Extracted entries.

=-=-=-=-=

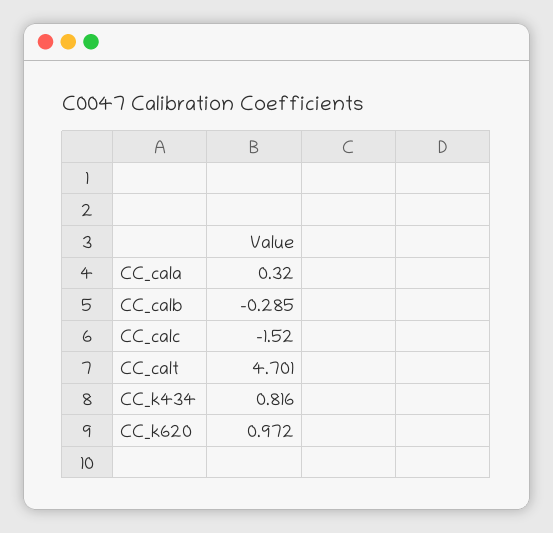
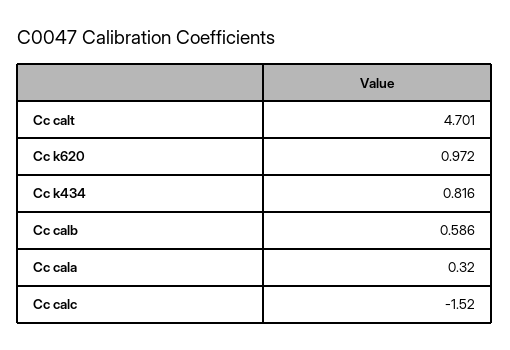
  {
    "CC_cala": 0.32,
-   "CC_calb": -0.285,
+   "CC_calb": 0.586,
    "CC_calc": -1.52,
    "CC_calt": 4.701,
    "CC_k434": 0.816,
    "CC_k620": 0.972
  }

=-=-=-=-=

Job item.
Restate the entries word for word, though any image they contain should not appear.

Written solution.
  {
    "CC_cala": 0.32,
-   "CC_calb": -0.285,
+   "CC_calb": 0.586,
    "CC_calc": -1.52,
    "CC_calt": 4.701,
    "CC_k434": 0.816,
    "CC_k620": 0.972
  }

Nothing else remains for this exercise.